**ACTION ITEM**
Write out the material below again, swapping every "Ответить" for "Комментировать" and keeping everything else the same.

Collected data
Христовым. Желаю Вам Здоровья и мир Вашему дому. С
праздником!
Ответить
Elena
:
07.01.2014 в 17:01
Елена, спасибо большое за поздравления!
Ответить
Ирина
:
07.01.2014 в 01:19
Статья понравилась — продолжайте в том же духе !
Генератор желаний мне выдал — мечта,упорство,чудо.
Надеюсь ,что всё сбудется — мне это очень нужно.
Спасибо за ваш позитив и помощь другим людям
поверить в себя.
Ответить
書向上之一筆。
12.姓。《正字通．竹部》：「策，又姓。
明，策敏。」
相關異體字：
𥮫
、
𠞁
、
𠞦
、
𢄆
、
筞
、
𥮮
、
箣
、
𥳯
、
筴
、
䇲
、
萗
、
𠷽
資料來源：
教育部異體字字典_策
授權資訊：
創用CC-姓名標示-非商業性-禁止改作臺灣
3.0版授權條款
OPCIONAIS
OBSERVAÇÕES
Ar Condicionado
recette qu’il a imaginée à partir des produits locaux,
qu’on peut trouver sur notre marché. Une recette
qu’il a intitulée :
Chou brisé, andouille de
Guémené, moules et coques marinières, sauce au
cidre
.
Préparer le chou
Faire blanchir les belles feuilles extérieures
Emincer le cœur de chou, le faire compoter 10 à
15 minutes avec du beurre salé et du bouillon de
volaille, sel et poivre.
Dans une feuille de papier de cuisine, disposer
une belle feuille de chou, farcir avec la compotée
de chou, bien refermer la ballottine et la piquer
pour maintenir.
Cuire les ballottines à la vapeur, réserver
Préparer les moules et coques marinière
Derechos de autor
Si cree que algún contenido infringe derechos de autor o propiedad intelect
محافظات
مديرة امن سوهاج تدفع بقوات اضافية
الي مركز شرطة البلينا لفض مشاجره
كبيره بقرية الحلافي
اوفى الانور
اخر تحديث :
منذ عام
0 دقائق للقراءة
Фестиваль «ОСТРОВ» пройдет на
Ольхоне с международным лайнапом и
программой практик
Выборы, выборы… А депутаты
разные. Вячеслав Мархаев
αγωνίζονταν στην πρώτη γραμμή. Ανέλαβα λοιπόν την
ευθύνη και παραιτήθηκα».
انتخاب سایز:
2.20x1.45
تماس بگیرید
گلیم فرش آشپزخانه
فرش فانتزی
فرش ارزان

**EXERCISE OUTPUT**
Христовым. Желаю Вам Здоровья и мир Вашему дому. С
праздником!
Комментировать
Elena
:
07.01.2014 в 17:01
Елена, спасибо большое за поздравления!
Комментировать
Ирина
:
07.01.2014 в 01:19
Статья понравилась — продолжайте в том же духе !
Генератор желаний мне выдал — мечта,упорство,чудо.
Надеюсь ,что всё сбудется — мне это очень нужно.
Спасибо за ваш позитив и помощь другим людям
поверить в себя.
Комментировать
書向上之一筆。
12.姓。《正字通．竹部》：「策，又姓。
明，策敏。」
相關異體字：
𥮫
、
𠞁
、
𠞦
、
𢄆
、
筞
、
𥮮
、
箣
、
𥳯
、
筴
、
䇲
、
萗
、
𠷽
資料來源：
教育部異體字字典_策
授權資訊：
創用CC-姓名標示-非商業性-禁止改作臺灣
3.0版授權條款
OPCIONAIS
OBSERVAÇÕES
Ar Condicionado
recette qu’il a imaginée à partir des produits locaux,
qu’on peut trouver sur notre marché. Une recette
qu’il a intitulée :
Chou brisé, andouille de
Guémené, moules et coques marinières, sauce au
cidre
.
Préparer le chou
Faire blanchir les belles feuilles extérieures
Emincer le cœur de chou, le faire compoter 10 à
15 minutes avec du beurre salé et du bouillon de
volaille, sel et poivre.
Dans une feuille de papier de cuisine, disposer
une belle feuille de chou, farcir avec la compotée
de chou, bien refermer la ballottine et la piquer
pour maintenir.
Cuire les ballottines à la vapeur, réserver
Préparer les moules et coques marinière
Derechos de autor
Si cree que algún contenido infringe derechos de autor o propiedad intelect
محافظات
مديرة امن سوهاج تدفع بقوات اضافية
الي مركز شرطة البلينا لفض مشاجره
كبيره بقرية الحلافي
اوفى الانور
اخر تحديث :
منذ عام
0 دقائق للقراءة
Фестиваль «ОСТРОВ» пройдет на
Ольхоне с международным лайнапом и
программой практик
Выборы, выборы… А депутаты
разные. Вячеслав Мархаев
αγωνίζονταν στην πρώτη γραμμή. Ανέλαβα λοιπόν την
ευθύνη και παραιτήθηκα».
انتخاب سایز:
2.20x1.45
تماس بگیرید
گلیم فرش آشپزخانه
فرش فانتزی
فرش ارزان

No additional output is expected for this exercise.